FIG. 16 shows the change in the oxygen concentration in the silicon single crystal at locations in the longitudinal direction of the silicon single crystal;

FIG. 17 shows the defect distribution at locations in the longitudinal direction of the silicon single crystal evaluated by X-ray topography;

FIG. 18 shows the change in the height of the solid-liquid interface at locations in the longitudinal direction of the silicon single crystal;

FIG. 19 is a cross-sectional view schematically showing a conventional CZ furnace; and

FIG. 20 is a view explaining “the height of the solid-liquid interface”.

Claims

1. A method for manufacturing a defect-free silicon single crystal by the CZ method, comprising the steps of: disposing a cylindrical cooler around the silicon single crystal; andby adjusting a pulling speed of the silicon single crystal, a rotation speed of a crucible that stores molten silicon and a rotation speed of the silicon single crystal, and an output ratio of a multi-heater separated into at least two in the longitudinal direction of the silicon single crystal disposed around the crucible, controlling a temperature gradient on a side surface of the silicon single crystal in the longitudinal direction of the silicon single crystal, a height of a solid-liquid interface, and an oxygen concentration in the longitudinal direction of the silicon single crystal, to manufacture a defect-free silicon single crystal.

2. The method according to claim 1, wherein the multi-heater consists of an upper heater and a lower heater located below the upper heater, and the output ratio of the lower heater to the upper heater is set to 0.9 or more and 3.5 or less.

3. The method according to claim 1, wherein the multi-heater consists of a cylindrical side heater disposed around the crucible and a bottom heater disposed on a lower side of the crucible, and the output ratio of the bottom heater to the side heater is set to 0.9 or more and 3.5 or less.

4. The method according to claim 2, wherein the output ratio is set to 0.9 or more and 1.5 or less.

5. The method according to claim 3, wherein the output ratio is set to 0.9 or more and 1.5 or less.

6. The method according to claim 2, wherein the output ratio is changed and adjusted in the longitudinal direction of the silicon single crystal.

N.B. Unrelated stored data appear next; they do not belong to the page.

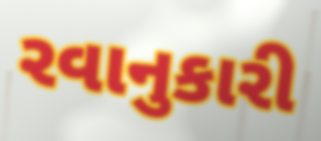
રવાનુકારીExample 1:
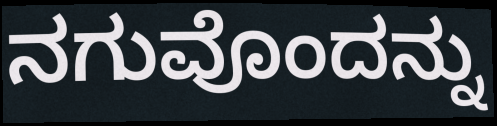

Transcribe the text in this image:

ನಗುವೊಂದನ್ನು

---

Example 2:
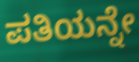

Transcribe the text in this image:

ಪತಿಯನ್ನೇ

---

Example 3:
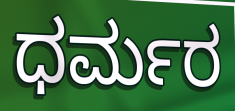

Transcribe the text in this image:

ಧರ್ಮರ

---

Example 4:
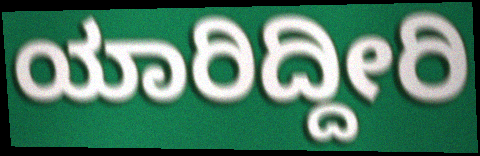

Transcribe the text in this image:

ಯಾರಿದ್ದೀರಿ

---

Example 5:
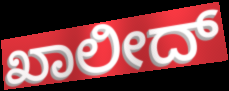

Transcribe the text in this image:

7. The method according to claim 1, wherein the rotation speed of the crucible is set to 0.5 rpm or more and 1 rpm or less.

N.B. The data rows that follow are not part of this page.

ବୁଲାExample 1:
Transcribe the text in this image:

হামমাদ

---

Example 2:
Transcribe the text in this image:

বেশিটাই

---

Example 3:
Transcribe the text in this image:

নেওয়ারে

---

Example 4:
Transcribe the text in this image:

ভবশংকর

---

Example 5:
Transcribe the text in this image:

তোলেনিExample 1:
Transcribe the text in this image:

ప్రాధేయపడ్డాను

8. The method according to claim 1, wherein the rotation speed of the silicon single crystal is set to 18 rpm or more and 20 rpm or less in a reverse direction of the rotation of the crucible.

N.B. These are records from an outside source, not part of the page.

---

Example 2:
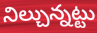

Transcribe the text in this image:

నిల్చున్నట్టు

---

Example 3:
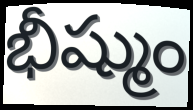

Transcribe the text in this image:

భీష్ముం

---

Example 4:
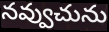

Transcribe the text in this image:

నవ్వుచును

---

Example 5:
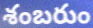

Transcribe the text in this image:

శంబరుంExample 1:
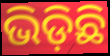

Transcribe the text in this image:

ଭିଡ଼ିଛି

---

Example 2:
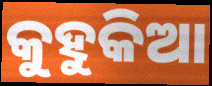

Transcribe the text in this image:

କୁହୁକିଆ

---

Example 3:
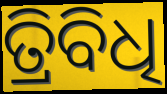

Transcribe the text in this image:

ତ୍ରିବିଧି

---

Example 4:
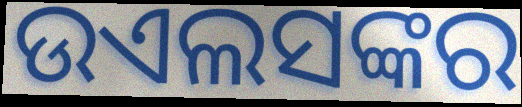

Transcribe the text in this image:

ଉଏଲସଙ୍କର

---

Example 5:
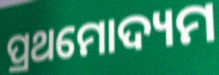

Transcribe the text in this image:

ପ୍ରଥମୋଦ୍ୟମ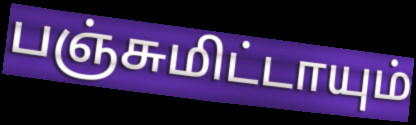
பஞ்சுமிட்டாயும்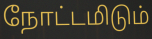
நோட்டமிடும்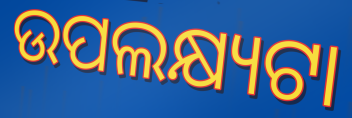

9. The method according to claim 8, wherein the rotation speed of the silicon single crystal is set to 18 rpm or more and 20 rpm or less in a reverse direction of the rotation of the crucible.

10. The method according to claim 1, further comprising the step of: changing and adjusting a distance between the lower edge of a heat shield plate surrounding the silicon single crystal and adjusting an amount of radiant heat radiated onto the silicon single crystal and the surface of the molten silicon in the longitudinal direction of the silicon single crystal.

11. The method according to claim 10, wherein the distance between the lower edge of the heat shield plate and the surface of the molten silicon is adjusted in a range from 45 mm or more to 75 mm or less, and the pulling speed of the silicon single crystal is adjusted in a range from 0.45 mm/min or more to 0.70 mm/min or less.

12. The method according to claim 1, wherein a magnetic field is applied to the molten silicon.

13. A method for manufacturing a defect-free silicon single crystal by the CZ method, comprising the step of: by adjusting a pulling speed of the silicon single crystal, a rotation speed of a crucible that stores molten silicon and a rotation speed of the silicon single crystal, and an output ratio of a multi-heater separated into at least two in the longitudinal direction of the silicon single crystal disposed around the crucible, controlling a temperature gradient on the side surface of the silicon single crystal in the longitudinal direction of the silicon single crystal, a height of a solid-liquid interface, and an oxygen concentration in the longitudinal direction of the silicon single crystal, to manufacture a defect-free silicon single crystal.